There - Vixed it for you.

Cautiously Pessimistic's picture

First, that Kuroda photo is priceless and I have yet to tire of it. 

Second, everything, EVERYTHING, closes green today.  The CBs of the world are fighting for their very existence and they will defy gravity until their very last breath.

khakuda's picture

10:48am - S&P up, bonds up, oil up, gold up. silver up.

That was easy.  A little over an hour of trading cleaned that up and now we can look forward to Japan making the surprise announcement of more stimulus tomorrow.

Debugas's picture

drugs addicts did not get the scheduled injection - WHAT A SHOCK :)

brada1013567's picture

"It’s a total shock,” Nader Naeimi, Sydney- based head of dynamic markets at AMP Capital Investors told Bloomberg. "From currencies to equities to everything -- you can see the reaction in the markets. I can’t believe this. It’s very disappointing."

Oh no Mr. Bill, Mr. Hand says no more free money.

gregga777's picture

This is not investing. It's speculative gambling in a corrupt and rigged casino run by over educated simpletons with PhDs. Central bankers offer the classic example of over educated simpletons awarded PhDs for the ability to memorize answers to test questions about their chosen faith. The institutions that awarded these corrupt ignoramuses their undergraduate degrees and PhDs should hang their collective heads in shame. Economics is not a science, it's a religion where faith is all important and reality is irrelevant.

Arthur Schopenhauer's picture

And now folks, it’s time for ‘Who do you trust!”

Hubba, hubba, hubba! Money, money, money! Who do you trust?

Me? I’m giving away free money. And where is Kuroda? HE’S AT HOME WASHING HIS TIGHTS!”

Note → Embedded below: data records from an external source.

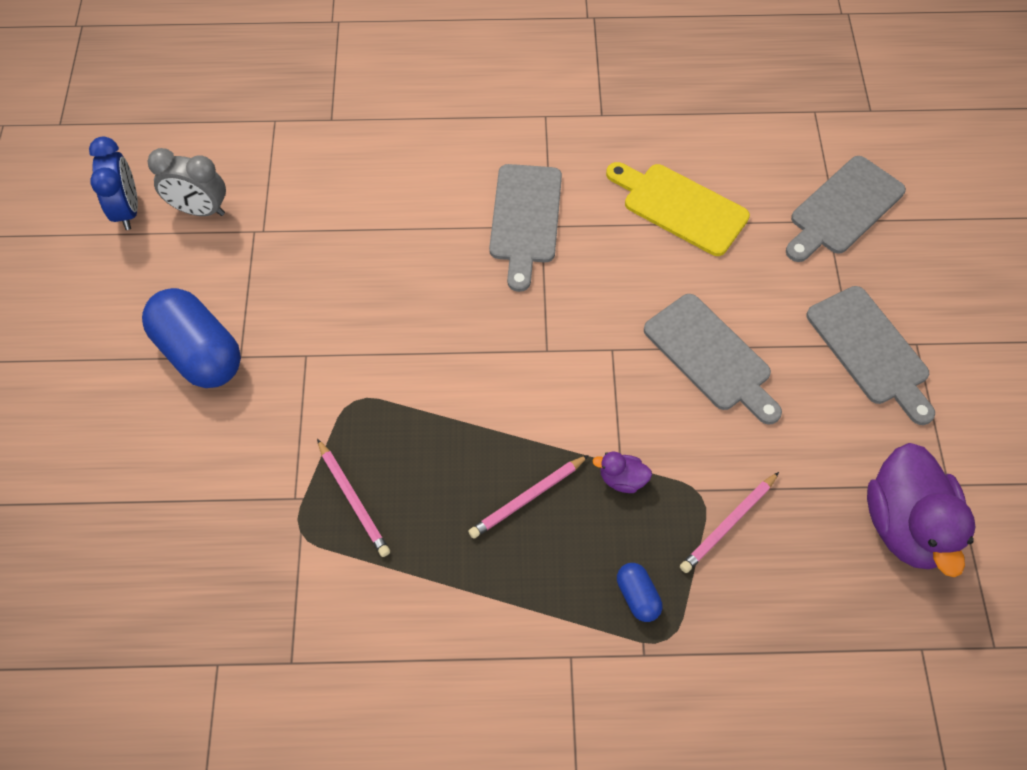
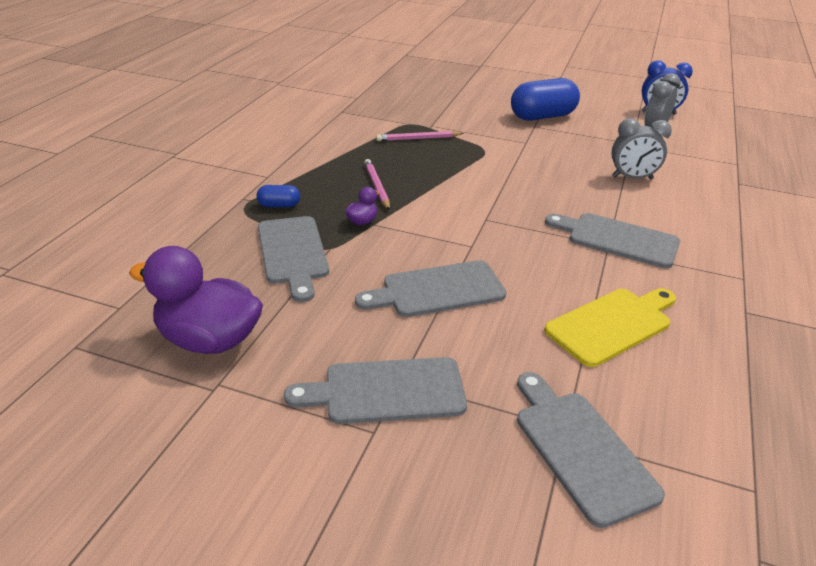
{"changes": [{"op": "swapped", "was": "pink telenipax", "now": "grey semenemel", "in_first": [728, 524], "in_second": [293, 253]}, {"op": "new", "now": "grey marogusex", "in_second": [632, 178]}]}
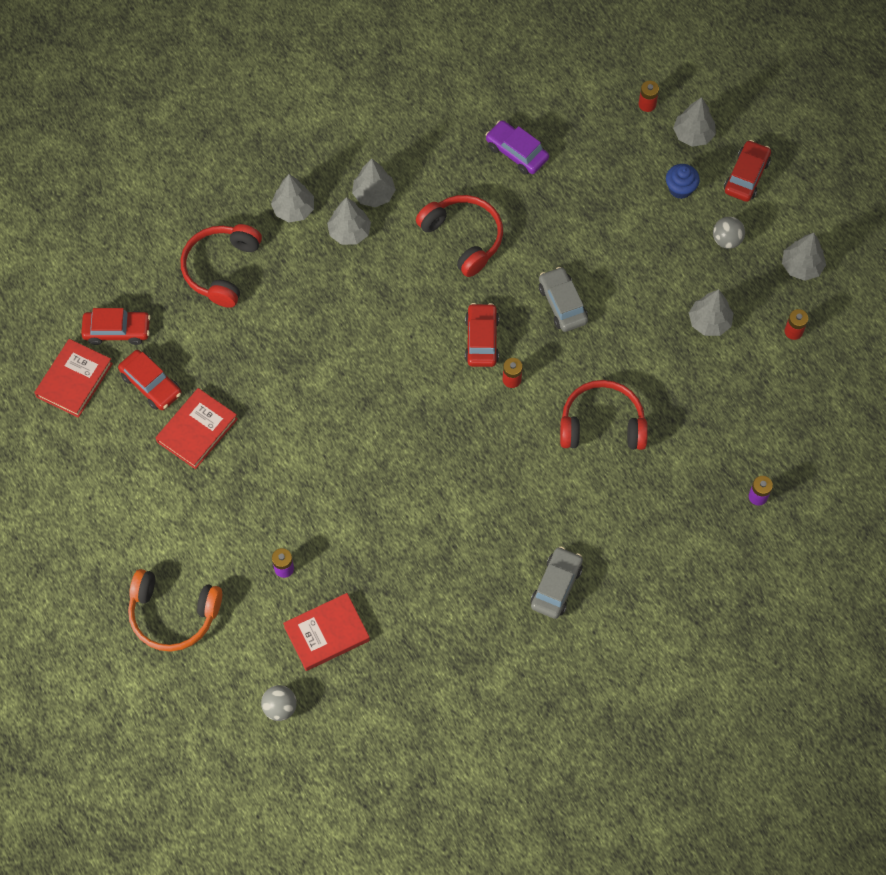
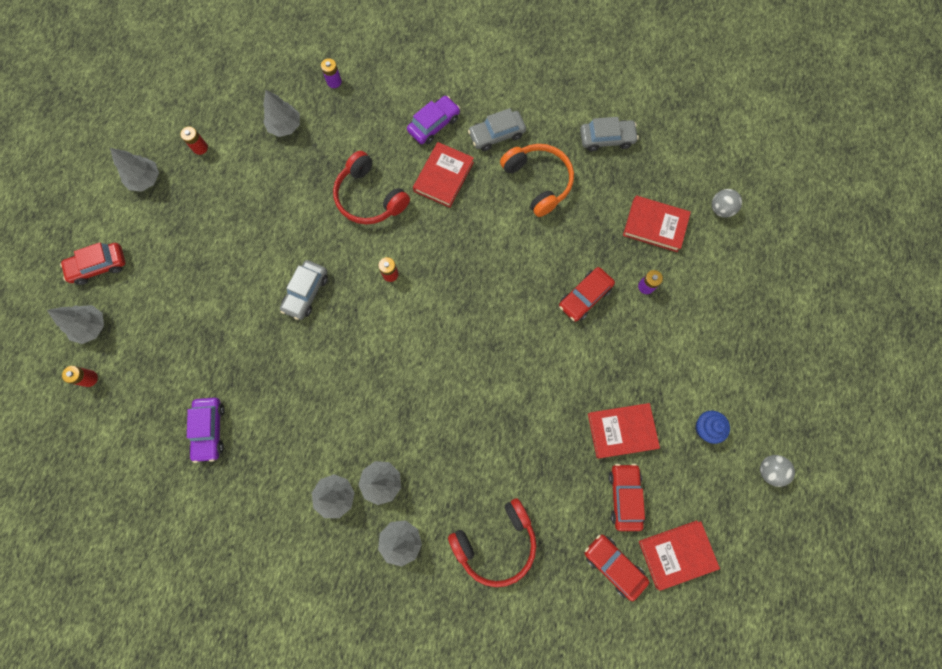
{"changes": [{"op": "shifted", "was": "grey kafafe", "in_first": [709, 322], "in_second": [285, 126]}, {"op": "new", "now": "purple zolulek", "in_second": [434, 124]}, {"op": "new", "now": "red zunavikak", "in_second": [443, 177]}, {"op": "shifted", "was": "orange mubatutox", "in_first": [173, 615], "in_second": [538, 181]}, {"op": "shifted", "was": "red zolulek", "in_first": [481, 340], "in_second": [585, 297]}, {"op": "new", "now": "grey zolulek", "in_second": [606, 139]}, {"op": "shifted", "was": "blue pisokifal", "in_first": [680, 188], "in_second": [705, 428]}, {"op": "shifted", "was": "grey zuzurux", "in_first": [726, 240], "in_second": [769, 470]}, {"op": "gone", "was": "red mubatutox", "in_first": [463, 237]}]}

https://www.youtube.com/watch?v=8hn-CTSKmeo

allamerican's picture

what was BOJ suppose to do?  shit in your rice bowl, oh

Iconoclast421's picture

So 0.56% is a "plunge" eh?

Racer's picture

If it wasn't patently obvious before, but now after falling 1000 points it shows without a doubt that the "markets" are just plain addicted to central banksters utterances and it is all complete and utter fake

Storm Chaser's picture

"Global" markets may crash but can there be any doubt that by the end of trading day, the U.S. equity market will be "neurealized" of any initial decline and close either flat or up?  How many times do we need to watch this "magic show" before becoming "believers"?

Tinky's picture

DJIA down over 200 pts. at the close.

Looking forward to your next prediction.